Answer with the number of lines in the listing below that contain the word "juejin", and nothing else.

> **Data for analysis**

---

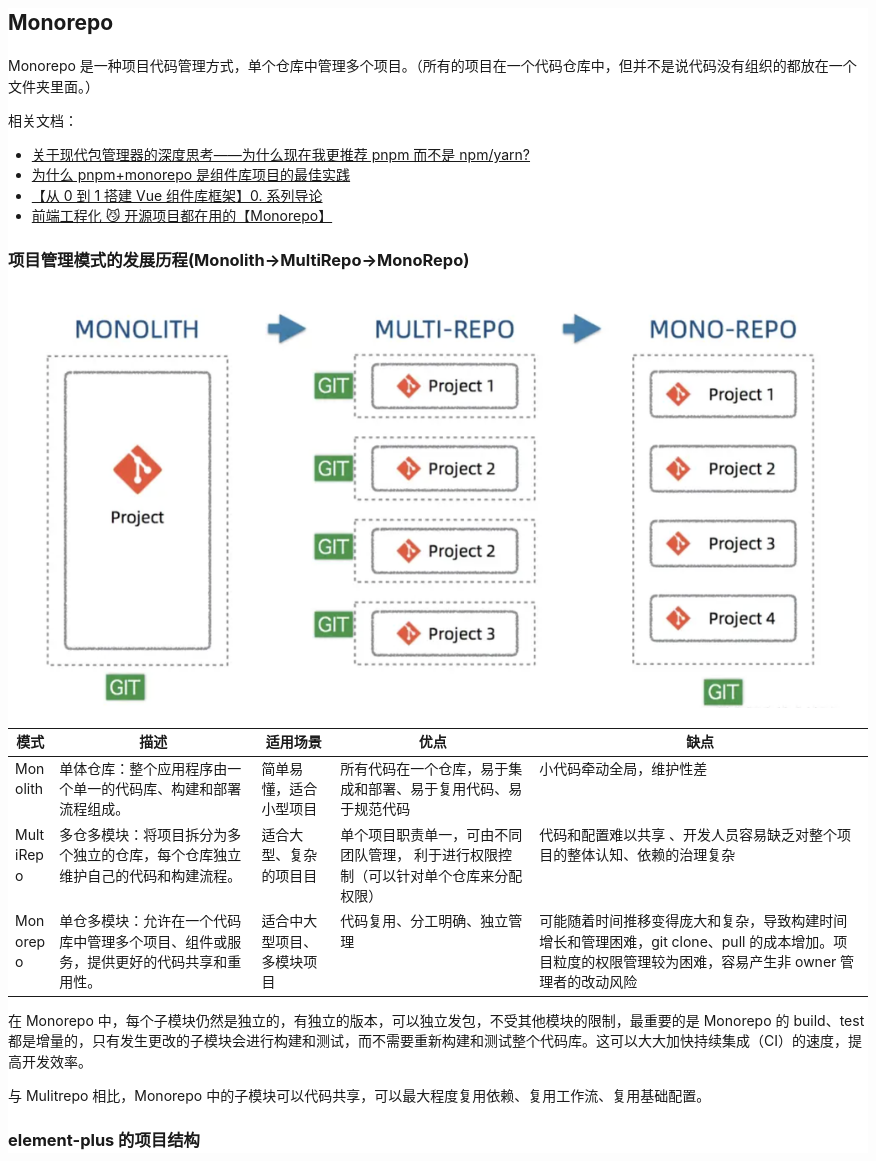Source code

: ## Monorepo

Monorepo 是一种项目代码管理方式，单个仓库中管理多个项目。（所有的项目在一个代码仓库中，但并不是说代码没有组织的都放在一个文件夹里面。）

相关文档：

- [关于现代包管理器的深度思考——为什么现在我更推荐 pnpm 而不是 npm/yarn?](https://juejin.cn/post/6932046455733485575#heading-14)
- [为什么 pnpm+monorepo 是组件库项目的最佳实践](https://juejin.cn/post/7316409548994625574?searchId=20240214144135606EFCE700E17B367E98#heading-20)
- [【从 0 到 1 搭建 Vue 组件库框架】0. 系列导论](https://juejin.cn/post/7254341178258505788)
- [前端工程化 😼 开源项目都在用的【Monorepo】](https://juejin.cn/post/7285373518836826167?searchId=20240214144135606EFCE700E17B367E98#heading-8)

### 项目管理模式的发展历程(Monolith->MultiRepo->MonoRepo)

![](./img/repo-history.png)

| 模式      | 描述                                                                                 | 适用场景                   | 优点                                                                                | 缺点                                                                                                                                                  |
| --------- | ------------------------------------------------------------------------------------ | -------------------------- | ----------------------------------------------------------------------------------- | ----------------------------------------------------------------------------------------------------------------------------------------------------- |
| Monolith  | 单体仓库：整个应用程序由一个单一的代码库、构建和部署流程组成。                       | 简单易懂，适合小型项目     | 所有代码在一个仓库，易于集成和部署、易于复用代码、易于规范代码                      | 小代码牵动全局，维护性差                                                                                                                              |
| MultiRepo | 多仓多模块：将项目拆分为多个独立的仓库，每个仓库独立维护自己的代码和构建流程。       | 适合大型、复杂的项目目     | 单个项目职责单一，可由不同团队管理， 利于进行权限控制（可以针对单个仓库来分配权限） | 代码和配置难以共享 、开发人员容易缺乏对整个项目的整体认知、依赖的治理复杂                                                                             |
| Monorepo  | 单仓多模块：允许在一个代码库中管理多个项目、组件或服务，提供更好的代码共享和重用性。 | 适合中大型项目、多模块项目 | 代码复用、分工明确、独立管理                                                        | 可能随着时间推移变得庞大和复杂，导致构建时间增长和管理困难，git clone、pull 的成本增加。项目粒度的权限管理较为困难，容易产生非 owner 管理者的改动风险 |

在 Monorepo 中，每个子模块仍然是独立的，有独立的版本，可以独立发包，不受其他模块的限制，最重要的是 Monorepo 的 build、test 都是增量的，只有发生更改的子模块会进行构建和测试，而不需要重新构建和测试整个代码库。这可以大大加快持续集成（CI）的速度，提高开发效率。

与 Mulitrepo 相比，Monorepo 中的子模块可以代码共享，可以最大程度复用依赖、复用工作流、复用基础配置。

### element-plus 的项目结构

---

> **Response below**
4